Problem requirements:
Please write out exactly the lines from the opening of the listing through the line that holds "## CSS supplementary", including both, and nothing else; no pictures.

Data to examine:
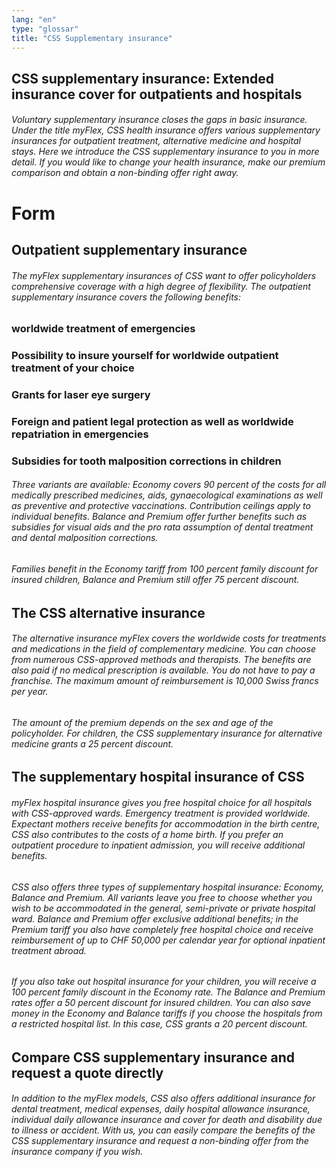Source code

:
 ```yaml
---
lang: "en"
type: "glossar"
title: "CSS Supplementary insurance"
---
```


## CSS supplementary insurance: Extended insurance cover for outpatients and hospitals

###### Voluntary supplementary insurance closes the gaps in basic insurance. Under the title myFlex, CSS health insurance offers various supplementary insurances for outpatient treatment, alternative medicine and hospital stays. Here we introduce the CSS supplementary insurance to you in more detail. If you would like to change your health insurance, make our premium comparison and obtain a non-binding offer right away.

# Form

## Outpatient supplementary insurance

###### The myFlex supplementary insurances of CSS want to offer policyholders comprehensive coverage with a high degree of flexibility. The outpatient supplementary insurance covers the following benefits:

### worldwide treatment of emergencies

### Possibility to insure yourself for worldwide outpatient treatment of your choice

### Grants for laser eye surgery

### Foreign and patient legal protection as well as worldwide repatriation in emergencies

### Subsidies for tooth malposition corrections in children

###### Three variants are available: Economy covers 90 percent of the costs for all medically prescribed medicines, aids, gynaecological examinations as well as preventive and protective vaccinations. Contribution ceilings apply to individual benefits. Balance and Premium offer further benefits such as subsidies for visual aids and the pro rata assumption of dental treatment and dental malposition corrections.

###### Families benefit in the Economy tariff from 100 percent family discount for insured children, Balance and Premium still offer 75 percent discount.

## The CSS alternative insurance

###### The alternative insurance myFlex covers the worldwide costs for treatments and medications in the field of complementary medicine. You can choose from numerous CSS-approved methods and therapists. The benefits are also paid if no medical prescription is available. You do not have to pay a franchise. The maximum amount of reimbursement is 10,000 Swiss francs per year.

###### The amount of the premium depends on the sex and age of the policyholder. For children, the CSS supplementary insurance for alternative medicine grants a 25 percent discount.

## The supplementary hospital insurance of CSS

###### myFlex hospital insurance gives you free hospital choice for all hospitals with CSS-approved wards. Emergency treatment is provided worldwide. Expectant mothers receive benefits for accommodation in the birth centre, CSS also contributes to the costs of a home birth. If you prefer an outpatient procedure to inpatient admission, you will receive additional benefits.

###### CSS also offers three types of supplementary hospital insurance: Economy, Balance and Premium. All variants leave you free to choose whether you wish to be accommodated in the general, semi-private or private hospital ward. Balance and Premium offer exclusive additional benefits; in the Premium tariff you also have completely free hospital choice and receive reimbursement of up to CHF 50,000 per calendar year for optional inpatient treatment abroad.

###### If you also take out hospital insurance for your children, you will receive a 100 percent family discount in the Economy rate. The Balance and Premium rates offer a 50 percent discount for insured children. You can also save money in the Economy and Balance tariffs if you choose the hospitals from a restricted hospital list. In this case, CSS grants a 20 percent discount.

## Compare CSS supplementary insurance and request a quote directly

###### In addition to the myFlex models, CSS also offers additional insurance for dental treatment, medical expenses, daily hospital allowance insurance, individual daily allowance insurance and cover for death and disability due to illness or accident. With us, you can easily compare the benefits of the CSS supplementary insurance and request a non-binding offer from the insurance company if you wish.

Task answer:
Source code

:
 ```yaml
---
lang: "en"
type: "glossar"
title: "CSS Supplementary insurance"
---
```


## CSS supplementary insurance: Extended insurance cover for outpatients and hospitals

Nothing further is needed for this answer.